A Base Nacional Comum Curricular trouxe maior complexidade para o planejamento e a avaliação. Nesse contexto, a inteligência artificial se torna uma aliada importante.
Ao indicar habilidades específicas da BNCC, o professor pode receber sugestões de atividades, questões e critérios de avaliação já alinhados, o que não apenas otimiza o tempo, mas também contribui para o desenvolvimento profissional docente.
Esse processo amplia o repertório pedagógico e fortalece a compreensão sobre as habilidades a serem desenvolvidas.
A principal transformação necessária não é tecnológica, mas cultural.
Para que a inteligência artificial gere impacto real, a escola precisa:
estimular uma cultura de inovação e abertura ao novo;
investir em formação continuada de professores;
criar espaços de experimentação e aprendizagem;
alinhar o uso da tecnologia à intencionalidade pedagógica.
Sem essa mudança de mentalidade, a IA corre o risco de se tornar apenas mais uma ferramenta subutilizada.

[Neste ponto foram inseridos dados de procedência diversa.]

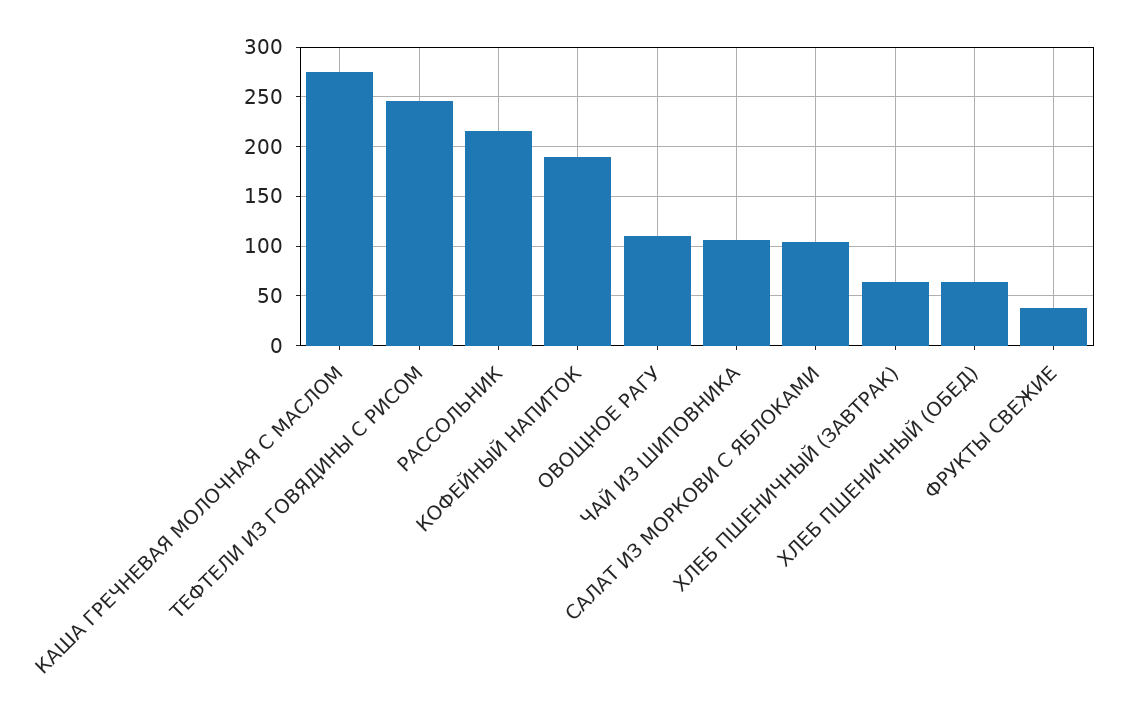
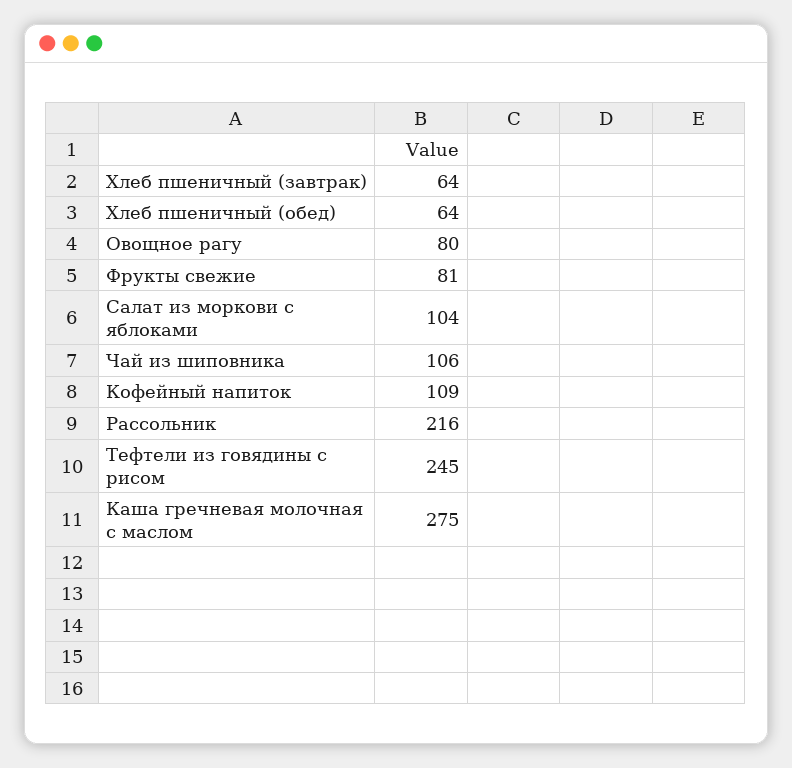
КОФЕЙНЫЙ НАПИТОК: 190 -> 109
ОВОЩНОЕ РАГУ: 110 -> 80
ФРУКТЫ СВЕЖИЕ: 40 -> 81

O uso de assistentes inteligentes amplia as possibilidades de avaliação, permitindo a criação de instrumentos adequados a cada etapa de ensino:
Educação Infantil
roteiros de observação;
registros descritivos;
portfólios e devolutivas para famílias.
Ensino Fundamental
avaliações diagnósticas e formativas;
situações-problema;
rubricas e avaliações interdisciplinares;
autoavaliação e avaliação entre pares.
Ensino Médio
questões no modelo ENEM;
avaliações por projetos;
instrumentos processuais;
devolutivas personalizadas.
A inteligência artificial não substitui o professor, mas potencializa sua atuação. Ao automatizar processos, organizar dados e ampliar possibilidades, ela permite que a avaliação retome seu propósito original: promover a aprendizagem.
A sala de aula do futuro já é uma realidade em construção. As escolas que compreenderem esse movimento e se adaptarem de forma estratégica sairão na frente, com processos mais eficientes, decisões mais embasadas e uma experiência de aprendizagem significativamente mais relevante.